Records:
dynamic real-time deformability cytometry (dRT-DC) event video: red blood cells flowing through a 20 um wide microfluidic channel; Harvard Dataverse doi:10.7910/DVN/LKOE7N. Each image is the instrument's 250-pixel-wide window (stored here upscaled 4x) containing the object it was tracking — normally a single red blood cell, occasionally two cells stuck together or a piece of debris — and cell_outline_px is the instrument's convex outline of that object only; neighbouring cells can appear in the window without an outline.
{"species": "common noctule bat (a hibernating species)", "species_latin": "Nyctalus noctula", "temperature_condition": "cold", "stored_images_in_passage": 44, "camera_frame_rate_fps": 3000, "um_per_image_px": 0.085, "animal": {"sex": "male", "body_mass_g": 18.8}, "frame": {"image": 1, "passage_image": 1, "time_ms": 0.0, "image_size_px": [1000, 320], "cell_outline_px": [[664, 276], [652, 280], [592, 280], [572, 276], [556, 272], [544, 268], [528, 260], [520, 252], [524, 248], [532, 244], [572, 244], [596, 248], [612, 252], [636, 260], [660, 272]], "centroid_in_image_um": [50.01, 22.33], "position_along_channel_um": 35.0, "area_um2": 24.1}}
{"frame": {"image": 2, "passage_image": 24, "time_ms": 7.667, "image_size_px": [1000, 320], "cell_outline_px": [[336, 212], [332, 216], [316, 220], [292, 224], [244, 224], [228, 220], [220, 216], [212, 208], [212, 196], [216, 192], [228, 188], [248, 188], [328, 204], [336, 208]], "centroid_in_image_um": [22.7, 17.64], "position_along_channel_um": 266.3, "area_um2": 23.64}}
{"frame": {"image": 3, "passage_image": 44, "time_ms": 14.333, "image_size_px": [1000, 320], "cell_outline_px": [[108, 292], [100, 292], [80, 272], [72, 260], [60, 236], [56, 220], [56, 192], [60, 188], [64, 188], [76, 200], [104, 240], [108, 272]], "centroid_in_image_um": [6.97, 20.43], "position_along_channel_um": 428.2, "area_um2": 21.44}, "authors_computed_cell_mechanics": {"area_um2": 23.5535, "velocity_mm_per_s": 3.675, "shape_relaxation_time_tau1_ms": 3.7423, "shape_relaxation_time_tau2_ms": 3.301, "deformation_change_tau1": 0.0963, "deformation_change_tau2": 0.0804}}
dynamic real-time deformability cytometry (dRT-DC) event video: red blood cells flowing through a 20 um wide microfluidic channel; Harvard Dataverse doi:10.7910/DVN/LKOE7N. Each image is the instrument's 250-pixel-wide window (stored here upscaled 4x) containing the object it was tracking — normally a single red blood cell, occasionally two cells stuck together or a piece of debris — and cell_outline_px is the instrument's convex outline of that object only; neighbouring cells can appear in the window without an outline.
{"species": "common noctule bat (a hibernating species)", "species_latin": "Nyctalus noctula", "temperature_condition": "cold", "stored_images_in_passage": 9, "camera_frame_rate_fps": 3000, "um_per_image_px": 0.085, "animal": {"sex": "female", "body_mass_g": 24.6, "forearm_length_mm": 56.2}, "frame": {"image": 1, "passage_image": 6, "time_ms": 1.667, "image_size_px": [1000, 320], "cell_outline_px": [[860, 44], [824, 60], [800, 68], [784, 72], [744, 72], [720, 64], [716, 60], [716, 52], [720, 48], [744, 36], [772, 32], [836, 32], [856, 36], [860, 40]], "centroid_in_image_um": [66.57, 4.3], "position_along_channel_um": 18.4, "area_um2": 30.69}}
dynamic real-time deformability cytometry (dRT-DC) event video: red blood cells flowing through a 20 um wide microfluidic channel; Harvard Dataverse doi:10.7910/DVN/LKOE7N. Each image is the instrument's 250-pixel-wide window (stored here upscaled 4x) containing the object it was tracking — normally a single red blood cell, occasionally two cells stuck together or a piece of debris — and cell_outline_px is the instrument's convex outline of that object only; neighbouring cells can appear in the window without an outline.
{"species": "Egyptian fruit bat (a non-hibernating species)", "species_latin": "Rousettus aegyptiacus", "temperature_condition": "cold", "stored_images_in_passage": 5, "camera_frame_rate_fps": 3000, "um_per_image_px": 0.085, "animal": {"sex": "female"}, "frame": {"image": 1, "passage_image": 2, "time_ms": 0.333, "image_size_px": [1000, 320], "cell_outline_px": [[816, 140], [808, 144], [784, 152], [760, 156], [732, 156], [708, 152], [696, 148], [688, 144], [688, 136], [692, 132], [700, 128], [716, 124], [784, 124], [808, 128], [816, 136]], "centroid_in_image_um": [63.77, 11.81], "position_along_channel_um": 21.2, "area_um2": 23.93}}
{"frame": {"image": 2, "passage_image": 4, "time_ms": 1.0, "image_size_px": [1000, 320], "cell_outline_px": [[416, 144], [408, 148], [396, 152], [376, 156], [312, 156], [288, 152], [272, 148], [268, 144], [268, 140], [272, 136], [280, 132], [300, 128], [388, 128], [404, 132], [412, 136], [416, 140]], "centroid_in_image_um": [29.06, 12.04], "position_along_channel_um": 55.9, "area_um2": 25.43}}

» **The task**
Exactly as shown above, return every record.

» **Answer for the task**
dynamic real-time deformability cytometry (dRT-DC) event video: red blood cells flowing through a 20 um wide microfluidic channel; Harvard Dataverse doi:10.7910/DVN/LKOE7N. Each image is the instrument's 250-pixel-wide window (stored here upscaled 4x) containing the object it was tracking — normally a single red blood cell, occasionally two cells stuck together or a piece of debris — and cell_outline_px is the instrument's convex outline of that object only; neighbouring cells can appear in the window without an outline.
{"species": "common noctule bat (a hibernating species)", "species_latin": "Nyctalus noctula", "temperature_condition": "cold", "stored_images_in_passage": 44, "camera_frame_rate_fps": 3000, "um_per_image_px": 0.085, "animal": {"sex": "male", "body_mass_g": 18.8}, "frame": {"image": 1, "passage_image": 1, "time_ms": 0.0, "image_size_px": [1000, 320], "cell_outline_px": [[664, 276], [652, 280], [592, 280], [572, 276], [556, 272], [544, 268], [528, 260], [520, 252], [524, 248], [532, 244], [572, 244], [596, 248], [612, 252], [636, 260], [660, 272]], "centroid_in_image_um": [50.01, 22.33], "position_along_channel_um": 35.0, "area_um2": 24.1}}
{"frame": {"image": 2, "passage_image": 24, "time_ms": 7.667, "image_size_px": [1000, 320], "cell_outline_px": [[336, 212], [332, 216], [316, 220], [292, 224], [244, 224], [228, 220], [220, 216], [212, 208], [212, 196], [216, 192], [228, 188], [248, 188], [328, 204], [336, 208]], "centroid_in_image_um": [22.7, 17.64], "position_along_channel_um": 266.3, "area_um2": 23.64}}
{"frame": {"image": 3, "passage_image": 44, "time_ms": 14.333, "image_size_px": [1000, 320], "cell_outline_px": [[108, 292], [100, 292], [80, 272], [72, 260], [60, 236], [56, 220], [56, 192], [60, 188], [64, 188], [76, 200], [104, 240], [108, 272]], "centroid_in_image_um": [6.97, 20.43], "position_along_channel_um": 428.2, "area_um2": 21.44}, "authors_computed_cell_mechanics": {"area_um2": 23.5535, "velocity_mm_per_s": 3.675, "shape_relaxation_time_tau1_ms": 3.7423, "shape_relaxation_time_tau2_ms": 3.301, "deformation_change_tau1": 0.0963, "deformation_change_tau2": 0.0804}}
dynamic real-time deformability cytometry (dRT-DC) event video: red blood cells flowing through a 20 um wide microfluidic channel; Harvard Dataverse doi:10.7910/DVN/LKOE7N. Each image is the instrument's 250-pixel-wide window (stored here upscaled 4x) containing the object it was tracking — normally a single red blood cell, occasionally two cells stuck together or a piece of debris — and cell_outline_px is the instrument's convex outline of that object only; neighbouring cells can appear in the window without an outline.
{"species": "common noctule bat (a hibernating species)", "species_latin": "Nyctalus noctula", "temperature_condition": "cold", "stored_images_in_passage": 9, "camera_frame_rate_fps": 3000, "um_per_image_px": 0.085, "animal": {"sex": "female", "body_mass_g": 24.6, "forearm_length_mm": 56.2}, "frame": {"image": 1, "passage_image": 6, "time_ms": 1.667, "image_size_px": [1000, 320], "cell_outline_px": [[860, 44], [824, 60], [800, 68], [784, 72], [744, 72], [720, 64], [716, 60], [716, 52], [720, 48], [744, 36], [772, 32], [836, 32], [856, 36], [860, 40]], "centroid_in_image_um": [66.57, 4.3], "position_along_channel_um": 18.4, "area_um2": 30.69}}
dynamic real-time deformability cytometry (dRT-DC) event video: red blood cells flowing through a 20 um wide microfluidic channel; Harvard Dataverse doi:10.7910/DVN/LKOE7N. Each image is the instrument's 250-pixel-wide window (stored here upscaled 4x) containing the object it was tracking — normally a single red blood cell, occasionally two cells stuck together or a piece of debris — and cell_outline_px is the instrument's convex outline of that object only; neighbouring cells can appear in the window without an outline.
{"species": "Egyptian fruit bat (a non-hibernating species)", "species_latin": "Rousettus aegyptiacus", "temperature_condition": "cold", "stored_images_in_passage": 5, "camera_frame_rate_fps": 3000, "um_per_image_px": 0.085, "animal": {"sex": "female"}, "frame": {"image": 1, "passage_image": 2, "time_ms": 0.333, "image_size_px": [1000, 320], "cell_outline_px": [[816, 140], [808, 144], [784, 152], [760, 156], [732, 156], [708, 152], [696, 148], [688, 144], [688, 136], [692, 132], [700, 128], [716, 124], [784, 124], [808, 128], [816, 136]], "centroid_in_image_um": [63.77, 11.81], "position_along_channel_um": 21.2, "area_um2": 23.93}}
{"frame": {"image": 2, "passage_image": 4, "time_ms": 1.0, "image_size_px": [1000, 320], "cell_outline_px": [[416, 144], [408, 148], [396, 152], [376, 156], [312, 156], [288, 152], [272, 148], [268, 144], [268, 140], [272, 136], [280, 132], [300, 128], [388, 128], [404, 132], [412, 136], [416, 140]], "centroid_in_image_um": [29.06, 12.04], "position_along_channel_um": 55.9, "area_um2": 25.43}}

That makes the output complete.